• **Selected excerpt**
★ ★ ★ ★ ★ ★ ★
On October 25, 2019, Defendant Magruder was placed under oath and pled guilty,
accepting the Rule 11(c)(1)(C) plea agreement, setting a sentence of 144 to 180 months. ECF
No. 13. The Court accepted the plea but held in abeyance accepting the proposed sentence until
after the Court could review the presentence report.
On November 20, 2019, the Court received a letter from Defendant Magruder which was
dated October 25, 2019. ECF No. 17. In the letter, Defendant Magruder stated that he was not
satisfied with his prior counsel based, in part, on his counsel’s alleged failure to properly
5
investigate the case. Defendant Magruder also expressed some confusion as to whether or not his
plea agreement contained a mandatory minimum of 10 years. Id. That same day, Defendant
Magruder’s counsel filed a motion to withdraw. ECF No. 15.
★ ★ ★ ★ ★ ★ ★
• **Data for analysis**
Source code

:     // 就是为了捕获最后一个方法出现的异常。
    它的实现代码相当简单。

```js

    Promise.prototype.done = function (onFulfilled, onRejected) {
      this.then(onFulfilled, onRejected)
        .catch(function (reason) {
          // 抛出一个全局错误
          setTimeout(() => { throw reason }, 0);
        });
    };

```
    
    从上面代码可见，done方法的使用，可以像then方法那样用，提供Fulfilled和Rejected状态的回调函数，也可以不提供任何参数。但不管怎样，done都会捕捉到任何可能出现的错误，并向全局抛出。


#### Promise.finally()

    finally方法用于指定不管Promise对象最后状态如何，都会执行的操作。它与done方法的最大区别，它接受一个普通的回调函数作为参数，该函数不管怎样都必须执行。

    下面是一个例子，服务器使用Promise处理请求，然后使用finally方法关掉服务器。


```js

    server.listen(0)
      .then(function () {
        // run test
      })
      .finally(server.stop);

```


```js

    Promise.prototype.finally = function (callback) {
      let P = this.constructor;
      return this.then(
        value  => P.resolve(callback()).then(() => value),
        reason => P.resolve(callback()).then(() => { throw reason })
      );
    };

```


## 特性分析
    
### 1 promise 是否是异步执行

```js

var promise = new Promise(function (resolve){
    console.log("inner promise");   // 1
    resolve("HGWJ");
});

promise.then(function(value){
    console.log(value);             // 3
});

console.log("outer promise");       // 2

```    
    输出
★ ★ ★ ★ ★ ★ ★
• **Work instructions**
Rewrite the portion of the court excerpt on the plea agreement between "On November 20, 2019, the" and "ECF No. 15.", inclusive, using "uncertainty" in place of "confusion".

• **Exercise output**
On November 20, 2019, the Court received a letter from Defendant Magruder which was
dated October 25, 2019. ECF No. 17. In the letter, Defendant Magruder stated that he was not
satisfied with his prior counsel based, in part, on his counsel’s alleged failure to properly
5
investigate the case. Defendant Magruder also expressed some uncertainty as to whether or not his
plea agreement contained a mandatory minimum of 10 years. Id. That same day, Defendant
Magruder’s counsel filed a motion to withdraw. ECF No. 15.